◆ **What you should do**
Without copying the images, write out all the entries below verbatim.

◆ **Material shown**
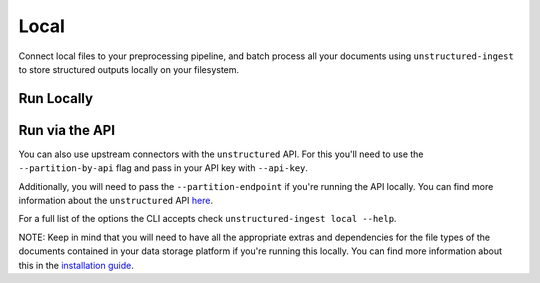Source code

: Local
==========
Connect local files to your preprocessing pipeline, and batch process all your documents using ``unstructured-ingest`` to store structured outputs locally on your filesystem.

Run Locally
-----------

.. tabs::

   .. tab:: Shell

      .. code:: shell

        unstructured-ingest \
          local \
          --input-path example-docs \
          --output-dir local-ingest-output \
          --num-processes 2 \
          --recursive \
          --verbose \

   .. tab:: Python

      .. code:: python

        import subprocess

        command = [
          "unstructured-ingest",
          "local",
          "--input-path", "example-docs",
          "--output-dir", "dropbox-output",
          "--num-processes", "2",
          "--recursive",
          "--verbose",
        ]

        # Run the command
        process = subprocess.Popen(command, stdout=subprocess.PIPE)
        output, error = process.communicate()

        # Print output
        if process.returncode == 0:
            print('Command executed successfully. Output:')
            print(output.decode())
        else:
            print('Command failed. Error:')
            print(error.decode())

Run via the API
---------------

You can also use upstream connectors with the ``unstructured`` API. For this you'll need to use the ``--partition-by-api`` flag and pass in your API key with ``--api-key``.

.. tabs::

   .. tab:: Shell

      .. code:: shell

        unstructured-ingest \
          local \
          --input-path example-docs \
          --output-dir local-ingest-output \
          --num-processes 2 \
          --recursive \
          --verbose \
          --partition-by-api \
          --api-key "<UNSTRUCTURED-API-KEY>"

   .. tab:: Python

      .. code:: python

        import subprocess

        command = [
          "unstructured-ingest",
          "local",
          "--input-path", "example-docs",
          "--output-dir", "dropbox-output",
          "--num-processes", "2",
          "--recursive",
          "--verbose",
          "--partition-by-api",
          "--api-key", "<UNSTRUCTURED-API-KEY>",
        ]

        # Run the command
        process = subprocess.Popen(command, stdout=subprocess.PIPE)
        output, error = process.communicate()

        # Print output
        if process.returncode == 0:
            print('Command executed successfully. Output:')
            print(output.decode())
        else:
            print('Command failed. Error:')
            print(error.decode())

Additionally, you will need to pass the ``--partition-endpoint`` if you're running the API locally. You can find more information about the ``unstructured`` API `here <https://github.com/Unstructured-IO/unstructured-api>`_.

For a full list of the options the CLI accepts check ``unstructured-ingest local --help``.

NOTE: Keep in mind that you will need to have all the appropriate extras and dependencies for the file types of the documents contained in your data storage platform if you're running this locally. You can find more information about this in the `installation guide <https://unstructured-io.github.io/unstructured/installing.html>`_.

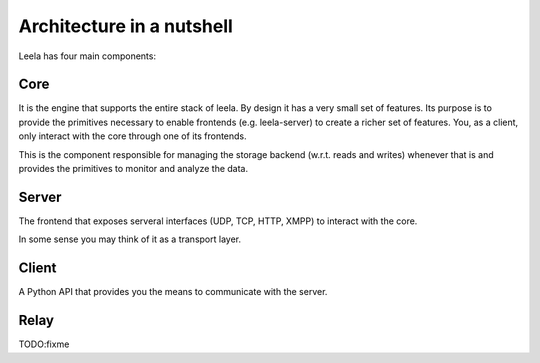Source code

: ============================
 Architecture in a nutshell
============================

Leela has four main components:

Core
====

It is the engine that supports the entire stack of leela. By design it
has a very small set of features. Its purpose is to provide the
primitives necessary to enable frontends (e.g. leela-server) to create
a richer set of features. You, as a client, only interact with the
core through one of its frontends.

This is the component responsible for managing the storage backend
(w.r.t. reads and writes) whenever that is and provides the primitives
to monitor and analyze the data.

Server
======

The frontend that exposes serveral interfaces (UDP, TCP, HTTP, XMPP)
to interact with the core.

In some sense you may think of it as a transport layer.

Client
======

A Python API that provides you the means to communicate with the
server.

Relay
=====

TODO:fixme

◆ **Output of the exercise**
Source code

: Local
==========
Connect local files to your preprocessing pipeline, and batch process all your documents using ``unstructured-ingest`` to store structured outputs locally on your filesystem.

Run Locally
-----------

.. tabs::

   .. tab:: Shell

      .. code:: shell

        unstructured-ingest \
          local \
          --input-path example-docs \
          --output-dir local-ingest-output \
          --num-processes 2 \
          --recursive \
          --verbose \

   .. tab:: Python

      .. code:: python

        import subprocess

        command = [
          "unstructured-ingest",
          "local",
          "--input-path", "example-docs",
          "--output-dir", "dropbox-output",
          "--num-processes", "2",
          "--recursive",
          "--verbose",
        ]

        # Run the command
        process = subprocess.Popen(command, stdout=subprocess.PIPE)
        output, error = process.communicate()

        # Print output
        if process.returncode == 0:
            print('Command executed successfully. Output:')
            print(output.decode())
        else:
            print('Command failed. Error:')
            print(error.decode())

Run via the API
---------------

You can also use upstream connectors with the ``unstructured`` API. For this you'll need to use the ``--partition-by-api`` flag and pass in your API key with ``--api-key``.

.. tabs::

   .. tab:: Shell

      .. code:: shell

        unstructured-ingest \
          local \
          --input-path example-docs \
          --output-dir local-ingest-output \
          --num-processes 2 \
          --recursive \
          --verbose \
          --partition-by-api \
          --api-key "<UNSTRUCTURED-API-KEY>"

   .. tab:: Python

      .. code:: python

        import subprocess

        command = [
          "unstructured-ingest",
          "local",
          "--input-path", "example-docs",
          "--output-dir", "dropbox-output",
          "--num-processes", "2",
          "--recursive",
          "--verbose",
          "--partition-by-api",
          "--api-key", "<UNSTRUCTURED-API-KEY>",
        ]

        # Run the command
        process = subprocess.Popen(command, stdout=subprocess.PIPE)
        output, error = process.communicate()

        # Print output
        if process.returncode == 0:
            print('Command executed successfully. Output:')
            print(output.decode())
        else:
            print('Command failed. Error:')
            print(error.decode())

Additionally, you will need to pass the ``--partition-endpoint`` if you're running the API locally. You can find more information about the ``unstructured`` API `here <https://github.com/Unstructured-IO/unstructured-api>`_.

For a full list of the options the CLI accepts check ``unstructured-ingest local --help``.

NOTE: Keep in mind that you will need to have all the appropriate extras and dependencies for the file types of the documents contained in your data storage platform if you're running this locally. You can find more information about this in the `installation guide <https://unstructured-io.github.io/unstructured/installing.html>`_.

Source code

: ============================
 Architecture in a nutshell
============================

Leela has four main components:

Core
====

It is the engine that supports the entire stack of leela. By design it
has a very small set of features. Its purpose is to provide the
primitives necessary to enable frontends (e.g. leela-server) to create
a richer set of features. You, as a client, only interact with the
core through one of its frontends.

This is the component responsible for managing the storage backend
(w.r.t. reads and writes) whenever that is and provides the primitives
to monitor and analyze the data.

Server
======

The frontend that exposes serveral interfaces (UDP, TCP, HTTP, XMPP)
to interact with the core.

In some sense you may think of it as a transport layer.

Client
======

A Python API that provides you the means to communicate with the
server.

Relay
=====

TODO:fixme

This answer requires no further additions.